The 22,000 employees in Fiat’s five main Italian car factories produce 650,000 cars a year, compared with the 600,000 that are rolled out at Fiat’s single Polish plant, which employs just 6,000 people.
Last month, Fiat said it would scrap industry-wide national labour contracts to replace them with deals at the plant level setting tougher rules for working hours, sick pay and strikes — a move that labour experts say marks a turning point in Italy’s industrial relations.
At the end of July, Italy's Prime Minister Enrico Letta slammed Europe for the handling of Greece's near-quarter of a trillion euro rescue package by saying that the bloc made some 'serious mistakes'.
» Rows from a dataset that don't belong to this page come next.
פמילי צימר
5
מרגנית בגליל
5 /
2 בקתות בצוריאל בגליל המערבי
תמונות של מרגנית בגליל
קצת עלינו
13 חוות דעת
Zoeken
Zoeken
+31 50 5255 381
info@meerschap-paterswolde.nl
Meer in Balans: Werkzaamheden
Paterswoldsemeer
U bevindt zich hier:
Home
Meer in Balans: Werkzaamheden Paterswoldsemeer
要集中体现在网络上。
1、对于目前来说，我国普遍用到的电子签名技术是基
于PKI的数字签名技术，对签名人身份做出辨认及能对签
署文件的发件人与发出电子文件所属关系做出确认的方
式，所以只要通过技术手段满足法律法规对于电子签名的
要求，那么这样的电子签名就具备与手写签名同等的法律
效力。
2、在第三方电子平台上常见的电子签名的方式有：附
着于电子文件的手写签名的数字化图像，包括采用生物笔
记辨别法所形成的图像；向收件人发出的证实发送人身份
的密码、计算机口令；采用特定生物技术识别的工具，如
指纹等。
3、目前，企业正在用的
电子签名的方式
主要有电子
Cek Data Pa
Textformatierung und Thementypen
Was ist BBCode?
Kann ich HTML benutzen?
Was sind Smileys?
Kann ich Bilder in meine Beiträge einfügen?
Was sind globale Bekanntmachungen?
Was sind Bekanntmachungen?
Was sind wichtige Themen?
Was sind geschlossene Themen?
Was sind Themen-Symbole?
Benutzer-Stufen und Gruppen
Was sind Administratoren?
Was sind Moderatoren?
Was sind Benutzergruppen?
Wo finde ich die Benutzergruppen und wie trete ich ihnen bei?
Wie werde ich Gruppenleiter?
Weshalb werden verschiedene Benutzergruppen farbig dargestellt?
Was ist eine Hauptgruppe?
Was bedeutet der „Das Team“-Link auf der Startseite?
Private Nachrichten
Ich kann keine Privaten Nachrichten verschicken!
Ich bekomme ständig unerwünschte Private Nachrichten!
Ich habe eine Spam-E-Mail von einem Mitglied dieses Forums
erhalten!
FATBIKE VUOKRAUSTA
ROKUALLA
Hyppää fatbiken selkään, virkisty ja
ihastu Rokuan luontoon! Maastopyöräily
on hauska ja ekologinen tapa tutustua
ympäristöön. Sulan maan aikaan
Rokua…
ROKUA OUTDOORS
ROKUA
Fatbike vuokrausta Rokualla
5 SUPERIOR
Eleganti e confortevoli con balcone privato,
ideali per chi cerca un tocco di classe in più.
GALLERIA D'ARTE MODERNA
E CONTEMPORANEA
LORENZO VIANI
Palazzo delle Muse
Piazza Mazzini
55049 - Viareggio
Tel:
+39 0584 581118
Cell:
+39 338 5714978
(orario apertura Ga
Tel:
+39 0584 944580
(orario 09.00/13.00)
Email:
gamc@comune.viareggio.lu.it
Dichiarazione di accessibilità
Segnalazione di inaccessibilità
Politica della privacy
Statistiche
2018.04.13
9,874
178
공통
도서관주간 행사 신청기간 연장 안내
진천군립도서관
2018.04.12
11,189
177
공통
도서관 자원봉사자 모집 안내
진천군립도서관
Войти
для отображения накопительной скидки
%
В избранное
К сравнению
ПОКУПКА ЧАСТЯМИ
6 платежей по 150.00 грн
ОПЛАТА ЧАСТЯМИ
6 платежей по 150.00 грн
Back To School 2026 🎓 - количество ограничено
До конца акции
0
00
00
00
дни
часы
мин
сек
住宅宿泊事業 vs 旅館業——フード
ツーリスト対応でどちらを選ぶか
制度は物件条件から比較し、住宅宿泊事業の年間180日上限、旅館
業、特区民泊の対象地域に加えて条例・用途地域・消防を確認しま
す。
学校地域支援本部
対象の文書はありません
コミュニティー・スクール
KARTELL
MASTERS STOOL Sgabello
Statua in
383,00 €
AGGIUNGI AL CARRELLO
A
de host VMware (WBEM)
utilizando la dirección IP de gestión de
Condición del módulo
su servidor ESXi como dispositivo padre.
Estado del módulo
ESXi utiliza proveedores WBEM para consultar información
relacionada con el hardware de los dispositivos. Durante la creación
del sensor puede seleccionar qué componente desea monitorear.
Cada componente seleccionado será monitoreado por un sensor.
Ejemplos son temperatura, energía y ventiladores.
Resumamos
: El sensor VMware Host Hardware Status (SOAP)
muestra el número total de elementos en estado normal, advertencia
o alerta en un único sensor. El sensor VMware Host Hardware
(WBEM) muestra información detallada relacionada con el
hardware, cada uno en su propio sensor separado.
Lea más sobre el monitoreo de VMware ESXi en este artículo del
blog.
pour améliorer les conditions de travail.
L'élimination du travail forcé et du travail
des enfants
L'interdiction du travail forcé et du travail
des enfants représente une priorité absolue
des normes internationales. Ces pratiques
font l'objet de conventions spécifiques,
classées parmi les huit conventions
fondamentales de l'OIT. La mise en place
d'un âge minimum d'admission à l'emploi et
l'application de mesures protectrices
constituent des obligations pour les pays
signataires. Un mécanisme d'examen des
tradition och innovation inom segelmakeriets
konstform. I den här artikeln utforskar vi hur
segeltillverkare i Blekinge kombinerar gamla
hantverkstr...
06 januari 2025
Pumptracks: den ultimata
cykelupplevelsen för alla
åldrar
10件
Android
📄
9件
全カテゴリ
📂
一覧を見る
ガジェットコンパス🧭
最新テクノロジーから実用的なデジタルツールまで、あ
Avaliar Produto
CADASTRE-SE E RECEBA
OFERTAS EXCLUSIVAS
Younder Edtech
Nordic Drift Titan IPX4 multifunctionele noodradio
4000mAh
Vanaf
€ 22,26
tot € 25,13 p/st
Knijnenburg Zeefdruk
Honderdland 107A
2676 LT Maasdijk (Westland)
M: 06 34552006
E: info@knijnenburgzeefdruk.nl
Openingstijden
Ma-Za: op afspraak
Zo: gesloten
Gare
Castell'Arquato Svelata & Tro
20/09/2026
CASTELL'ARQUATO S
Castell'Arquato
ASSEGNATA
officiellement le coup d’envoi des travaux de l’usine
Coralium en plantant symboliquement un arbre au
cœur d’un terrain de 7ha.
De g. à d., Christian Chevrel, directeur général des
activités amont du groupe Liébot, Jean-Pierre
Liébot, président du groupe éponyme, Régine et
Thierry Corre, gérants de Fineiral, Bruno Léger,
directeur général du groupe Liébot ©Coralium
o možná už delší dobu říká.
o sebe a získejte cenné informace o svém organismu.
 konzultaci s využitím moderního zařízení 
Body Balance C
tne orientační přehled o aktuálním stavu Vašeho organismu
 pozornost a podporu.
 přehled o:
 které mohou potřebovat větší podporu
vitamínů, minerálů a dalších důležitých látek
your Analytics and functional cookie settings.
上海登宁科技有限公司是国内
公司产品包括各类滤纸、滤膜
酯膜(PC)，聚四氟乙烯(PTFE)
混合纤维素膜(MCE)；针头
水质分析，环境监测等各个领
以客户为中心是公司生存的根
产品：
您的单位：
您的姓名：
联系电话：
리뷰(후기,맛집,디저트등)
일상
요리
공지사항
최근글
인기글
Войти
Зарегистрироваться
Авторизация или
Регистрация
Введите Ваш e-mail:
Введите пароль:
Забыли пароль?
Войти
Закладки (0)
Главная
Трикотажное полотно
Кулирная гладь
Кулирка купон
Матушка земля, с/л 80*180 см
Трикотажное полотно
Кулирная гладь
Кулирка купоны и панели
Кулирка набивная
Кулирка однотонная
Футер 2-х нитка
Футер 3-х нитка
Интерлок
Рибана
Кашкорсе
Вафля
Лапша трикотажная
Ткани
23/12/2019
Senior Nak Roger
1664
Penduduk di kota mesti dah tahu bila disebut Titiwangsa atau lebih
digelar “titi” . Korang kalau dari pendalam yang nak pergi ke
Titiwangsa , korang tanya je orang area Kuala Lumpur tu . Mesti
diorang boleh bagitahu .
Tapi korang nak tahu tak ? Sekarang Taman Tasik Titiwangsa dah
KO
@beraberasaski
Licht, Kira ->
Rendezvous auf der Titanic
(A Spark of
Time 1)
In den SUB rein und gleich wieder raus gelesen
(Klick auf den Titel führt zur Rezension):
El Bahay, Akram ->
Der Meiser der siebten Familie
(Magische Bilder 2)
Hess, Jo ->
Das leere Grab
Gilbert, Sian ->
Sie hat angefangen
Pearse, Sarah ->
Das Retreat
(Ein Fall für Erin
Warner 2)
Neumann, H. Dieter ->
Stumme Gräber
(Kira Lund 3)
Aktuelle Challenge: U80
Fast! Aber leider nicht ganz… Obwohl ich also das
"There is no doubt that serious mistakes were made about Greece by Europe in the past few years," said Letta.
"The timing was wrong. The instruments were wrong. The interventions were not made in the right way and at the right time and this worsened the crisis.
"The crisis would have been different. It would have created less of a financial disaster; it would have led to fewer job losses across Europe, if Europe's attitude to Greece had been different at the beginning."
answer:
1. How is this also an issue for American auto makers?
2. How does this issue relate to news regarding Greece's economic problems in EU context?